[RFC] Re-scheduling implicit tasks for non-blocking target nowait execution

guilherme.valarini · August 3, 2022, 1:20pm

Re-scheduling implicit target tasks for non-blocking nowait execution

TL;DR;

The current target nowait support in LLVM may limit the number of concurrent target regions being executed at the same time: we can only execute as many “target-tasks” as we have hidden helper threads. Although not a problem for most GPU applications, other offloading devices allow multiple (hundreds of) target regions to be concurrently executed. To solve that, this post proposes that target nowait regions be split into two: a dispatch and a non-blocking synchronization part. While the dispatch stage setups up all the necessary device operations to make a target region asynchronously run, the synchronize stage allows the OpenMP runtime to re-enqueue the task associated with the target region while any operation is still pending, doing any post-processing afterward (e.g., device data map updates in libomptarget, task dependency resolution in OpenMP).

Introduction

For some time now, the OpenMP implementation inside the LLVM project allows users to offload target regions for accelerators using the full power of tasks and dependencies with the nowait and depend clauses. The application may decompose its problem into tasks that are manually mapped to, for example, different GPUs, letting the OpenMP runtime correctly decide when each region may be executed (using LLVM’s task dependency graph and stealing algorithm). As far as I know, LLVM’s libomptarget library was primarily focused on offloading to GPUs, and the current “blocking” model of executing target nowait regions is enough for that use case. But, new plugins are being added to LLVM where the program is not limited anymore to offload to just a handful amount of devices (e.g., 8 GPUs), but to hundreds of them (e.g., the remote plugin and my research team’s work OmpCluster). Even more, some devices may even allow multiple regions to be concurrently executed inside a single device instance. This means that to feed all of them, hundreds of threads need to be spawned at the host (ideally, one for each concurrent task), which is not desirable at all (more threads competing for internal locks and resources). This RFC seeks to accomplish two things:

Improve my understanding of the target nowait execution model inside LLVM.
Propose a new execution model that allows target nowait tasks to be re-scheduled for execution without compromising the correctness of the program.

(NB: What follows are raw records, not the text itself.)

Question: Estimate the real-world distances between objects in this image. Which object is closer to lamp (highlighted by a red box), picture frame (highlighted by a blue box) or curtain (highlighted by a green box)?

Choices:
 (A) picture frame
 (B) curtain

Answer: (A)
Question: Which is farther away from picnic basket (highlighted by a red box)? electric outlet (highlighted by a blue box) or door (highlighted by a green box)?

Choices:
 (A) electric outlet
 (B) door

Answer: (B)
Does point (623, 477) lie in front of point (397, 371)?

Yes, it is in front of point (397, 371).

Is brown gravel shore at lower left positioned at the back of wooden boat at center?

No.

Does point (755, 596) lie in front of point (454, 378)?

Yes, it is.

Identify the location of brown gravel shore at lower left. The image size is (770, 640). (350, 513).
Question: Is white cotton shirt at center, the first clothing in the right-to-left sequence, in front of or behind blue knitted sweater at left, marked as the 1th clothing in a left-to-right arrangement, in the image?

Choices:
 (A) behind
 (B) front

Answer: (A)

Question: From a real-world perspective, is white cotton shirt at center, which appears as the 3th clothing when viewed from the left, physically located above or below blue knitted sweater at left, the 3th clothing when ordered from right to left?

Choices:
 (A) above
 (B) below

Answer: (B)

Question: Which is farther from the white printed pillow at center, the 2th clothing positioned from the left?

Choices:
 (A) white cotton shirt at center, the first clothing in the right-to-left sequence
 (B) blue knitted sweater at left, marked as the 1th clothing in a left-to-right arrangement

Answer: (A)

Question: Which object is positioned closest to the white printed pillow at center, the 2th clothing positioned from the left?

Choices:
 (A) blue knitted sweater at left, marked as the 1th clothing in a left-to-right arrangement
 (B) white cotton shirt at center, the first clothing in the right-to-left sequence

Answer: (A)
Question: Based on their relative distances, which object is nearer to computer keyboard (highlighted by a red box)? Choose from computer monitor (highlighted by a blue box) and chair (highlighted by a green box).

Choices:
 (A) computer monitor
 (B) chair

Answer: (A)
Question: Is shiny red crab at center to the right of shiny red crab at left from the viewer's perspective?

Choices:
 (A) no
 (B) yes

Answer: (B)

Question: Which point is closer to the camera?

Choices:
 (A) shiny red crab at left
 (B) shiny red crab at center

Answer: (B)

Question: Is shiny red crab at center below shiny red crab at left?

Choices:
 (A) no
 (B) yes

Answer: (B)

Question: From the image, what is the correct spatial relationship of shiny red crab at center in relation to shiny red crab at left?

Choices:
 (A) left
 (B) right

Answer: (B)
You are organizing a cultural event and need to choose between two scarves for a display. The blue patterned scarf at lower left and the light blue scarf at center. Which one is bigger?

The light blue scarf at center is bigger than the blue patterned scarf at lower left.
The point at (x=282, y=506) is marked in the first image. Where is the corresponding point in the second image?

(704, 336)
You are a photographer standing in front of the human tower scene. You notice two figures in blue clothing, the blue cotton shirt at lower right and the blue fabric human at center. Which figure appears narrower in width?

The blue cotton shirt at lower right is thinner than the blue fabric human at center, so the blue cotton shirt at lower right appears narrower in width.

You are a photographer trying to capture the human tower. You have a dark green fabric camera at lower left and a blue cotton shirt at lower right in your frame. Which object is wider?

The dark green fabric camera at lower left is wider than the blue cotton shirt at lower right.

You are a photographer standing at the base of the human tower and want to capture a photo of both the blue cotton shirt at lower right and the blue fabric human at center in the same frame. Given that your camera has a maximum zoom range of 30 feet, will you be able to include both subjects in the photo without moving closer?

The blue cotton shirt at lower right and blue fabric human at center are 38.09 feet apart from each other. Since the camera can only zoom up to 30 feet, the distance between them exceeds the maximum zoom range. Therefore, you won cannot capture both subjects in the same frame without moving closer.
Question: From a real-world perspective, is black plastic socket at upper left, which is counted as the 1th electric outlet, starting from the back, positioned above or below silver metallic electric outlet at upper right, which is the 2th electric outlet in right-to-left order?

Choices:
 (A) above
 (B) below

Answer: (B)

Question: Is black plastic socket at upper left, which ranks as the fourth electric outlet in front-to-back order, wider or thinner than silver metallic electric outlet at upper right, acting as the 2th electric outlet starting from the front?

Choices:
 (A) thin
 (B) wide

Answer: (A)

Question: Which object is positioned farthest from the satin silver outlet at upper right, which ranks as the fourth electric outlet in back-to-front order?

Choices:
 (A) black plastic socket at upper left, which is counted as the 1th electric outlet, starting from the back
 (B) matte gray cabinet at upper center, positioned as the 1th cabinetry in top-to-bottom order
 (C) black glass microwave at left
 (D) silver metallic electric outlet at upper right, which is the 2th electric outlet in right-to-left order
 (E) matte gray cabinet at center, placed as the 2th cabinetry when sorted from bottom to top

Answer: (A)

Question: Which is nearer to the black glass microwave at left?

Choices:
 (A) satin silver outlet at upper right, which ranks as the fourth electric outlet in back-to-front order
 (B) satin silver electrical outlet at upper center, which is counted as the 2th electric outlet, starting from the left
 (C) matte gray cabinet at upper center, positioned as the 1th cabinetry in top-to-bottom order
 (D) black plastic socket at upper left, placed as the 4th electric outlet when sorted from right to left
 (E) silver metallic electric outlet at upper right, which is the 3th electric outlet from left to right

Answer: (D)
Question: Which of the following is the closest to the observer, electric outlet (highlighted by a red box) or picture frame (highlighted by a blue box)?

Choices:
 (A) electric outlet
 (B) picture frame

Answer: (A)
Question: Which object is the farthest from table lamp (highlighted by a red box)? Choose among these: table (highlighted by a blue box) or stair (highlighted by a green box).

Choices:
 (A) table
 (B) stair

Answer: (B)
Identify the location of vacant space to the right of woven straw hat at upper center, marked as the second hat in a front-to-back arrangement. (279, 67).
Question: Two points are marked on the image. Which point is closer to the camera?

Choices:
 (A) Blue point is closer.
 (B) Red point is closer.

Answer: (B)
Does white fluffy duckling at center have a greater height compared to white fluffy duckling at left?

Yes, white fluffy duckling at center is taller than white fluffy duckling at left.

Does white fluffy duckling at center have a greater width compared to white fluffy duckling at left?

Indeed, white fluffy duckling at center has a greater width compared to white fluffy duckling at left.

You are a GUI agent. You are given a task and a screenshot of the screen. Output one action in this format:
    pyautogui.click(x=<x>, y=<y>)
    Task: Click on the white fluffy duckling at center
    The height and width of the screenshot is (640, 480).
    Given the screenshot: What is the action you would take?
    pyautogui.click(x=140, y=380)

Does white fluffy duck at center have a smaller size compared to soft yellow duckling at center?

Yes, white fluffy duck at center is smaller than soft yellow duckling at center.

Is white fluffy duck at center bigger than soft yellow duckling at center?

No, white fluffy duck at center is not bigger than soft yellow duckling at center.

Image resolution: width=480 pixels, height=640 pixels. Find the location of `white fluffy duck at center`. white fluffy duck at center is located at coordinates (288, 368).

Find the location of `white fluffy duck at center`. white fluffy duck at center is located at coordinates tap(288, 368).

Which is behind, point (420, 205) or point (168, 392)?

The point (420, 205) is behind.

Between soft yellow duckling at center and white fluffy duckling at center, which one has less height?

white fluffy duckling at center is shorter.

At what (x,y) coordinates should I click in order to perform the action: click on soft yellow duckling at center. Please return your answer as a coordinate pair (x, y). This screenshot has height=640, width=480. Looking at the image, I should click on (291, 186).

The ultimate goal would be to enable the concurrent execution of hundreds of target nowait regions using just a small number of threads (even a single one). For that, I divided the RFC into three sections: a brief description of the current execution model, the proposed new one, and a set of questions. Please, feel free to comment and point out any errors in this post. The more this allows me to understand the libomptarget library the better.

Current execution model

My current understanding of LLVM’s execution model (using the current code and D77609, D78075 as guidelines) for target nowait regions is as follows:


for (int i = 0; i < 10; ++i) {

#pragma omp target nowait

{ /* Region i */ }

}

#pragma omp taskwait

Main Thread:

The main program thread encounters the first target region and initializes the HHTs team.
It then goes through the steps of creating each Region i context (task allocation and dispatch). Since this example has no dependencies, the regions are immediately put inside the main thread task queue (making them available to be stolen by the HTT team).
The main thread encounters the taskwait clause and starts to participate in the execution of the target regions alongside the HTT team.

Hidden Helper Threads (HHT):

A task is acquired from its task queue (or stolen from another queue) and its outline function is executed, calling the libomptarget interface for a target region.
The thread goes through all the steps to execute the target region: allocating and submitting any mapped/needed buffers, updating device maps, and calculating the correct addresses of the needed data.
The regions are executed at the target device.
The region is finalized, retrieving any mapped/needed data and removing any buffer with a reference count of 0 from the device’s memory.
The thread returns from the libomptarget code and keeps on executing other tasks.

If the outlined steps and observed behavior are correct, this means that any thread that executes a target region will always be blocked at the libomptarget library just waiting for the operations to complete. This is also true for target nowait with dependencies. Since dependencies are abstracted by the OpenMP task runtime, it does not change anything regarding the blocking behavior of a target execution. It only defers the target execution up until the point where all dependencies are resolved. When that happens, an HHT will still be blocked inside the libomptarget waiting for the offloaded region to be executed. Data movement pragmas like target enter/exit/update data are also affected by this same behavior even when paired with nowait depend clauses.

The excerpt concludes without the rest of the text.